特に健斗は、へたり込んだまま、自分の腕を見つめていた。先ほどまで生えていた黒い鱗が、八咫烏の光を浴びた瞬間に剥がれ落ち、元の白い皮膚に戻っていたのだ。
トンネルの奥、ひしゃげた鐘の残骸があった場所には、神隠しに遭っていた健斗の従兄弟が、気を失った状態で横たわっていた(折り畳まれていた体が戻っている)。
「……あ。白銀、戻るの時間かかるんだよな。……お腹すいた」
髪の色がゆっくりと黒に戻り始め、悠真はまたいつもの「やる気のない中学生」の口調に戻っていた。

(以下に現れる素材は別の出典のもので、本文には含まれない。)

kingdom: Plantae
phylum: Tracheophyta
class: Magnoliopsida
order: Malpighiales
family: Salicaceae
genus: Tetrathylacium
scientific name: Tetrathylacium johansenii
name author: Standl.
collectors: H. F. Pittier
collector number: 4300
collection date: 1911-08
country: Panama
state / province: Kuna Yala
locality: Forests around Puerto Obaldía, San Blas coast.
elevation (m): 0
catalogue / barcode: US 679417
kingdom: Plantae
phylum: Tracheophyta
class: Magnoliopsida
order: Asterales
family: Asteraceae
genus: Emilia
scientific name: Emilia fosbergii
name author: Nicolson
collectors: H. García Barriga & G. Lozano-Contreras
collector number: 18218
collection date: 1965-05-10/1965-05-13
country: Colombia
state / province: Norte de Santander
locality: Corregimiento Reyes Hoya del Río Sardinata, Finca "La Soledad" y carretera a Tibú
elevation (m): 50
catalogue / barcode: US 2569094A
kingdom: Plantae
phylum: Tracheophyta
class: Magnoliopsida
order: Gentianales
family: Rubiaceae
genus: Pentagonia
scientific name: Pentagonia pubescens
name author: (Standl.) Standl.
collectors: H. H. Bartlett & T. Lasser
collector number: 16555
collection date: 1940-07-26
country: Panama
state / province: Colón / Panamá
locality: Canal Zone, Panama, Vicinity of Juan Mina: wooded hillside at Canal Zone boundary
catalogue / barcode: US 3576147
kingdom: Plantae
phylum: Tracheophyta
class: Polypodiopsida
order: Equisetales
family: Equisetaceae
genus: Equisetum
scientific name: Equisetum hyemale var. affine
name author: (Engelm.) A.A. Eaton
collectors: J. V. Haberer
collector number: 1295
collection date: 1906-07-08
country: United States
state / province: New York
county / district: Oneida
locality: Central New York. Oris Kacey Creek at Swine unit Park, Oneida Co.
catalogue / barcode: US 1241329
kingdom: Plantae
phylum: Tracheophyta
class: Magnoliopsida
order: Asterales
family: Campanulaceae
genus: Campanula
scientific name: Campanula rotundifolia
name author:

「よし、健斗。従兄弟のアイツも無事みたいだし。……帰りに、和歌山ラーメン食べて帰るぞ。お前のおごりでな」
「……う、あ、ああ……! 悠真、ありがとう……! 本当に、ありがとう……ッ!!」
健斗が、悠真にしがみついて泣きじゃくる。
悠真は「だるいなあ」とため息をつきながら、沙羅に向かってひょいと手を振った。
「ほら、沙羅。和歌山ラーメン、スープが美味いんだぞ。……あ、帽子も買わなきゃ」
「……はい、悠真殿。どこまでも、お供いたします……」
白銀の姿を見た沙羅の瞳には、以前とは違う、深い畏敬と、そして確固たる忠誠が宿っていた。
二人の、そして健斗を加えた三人の、紀州遠征は、和歌山ラーメンの濃厚な醤油の香りと共に、幕を閉じた。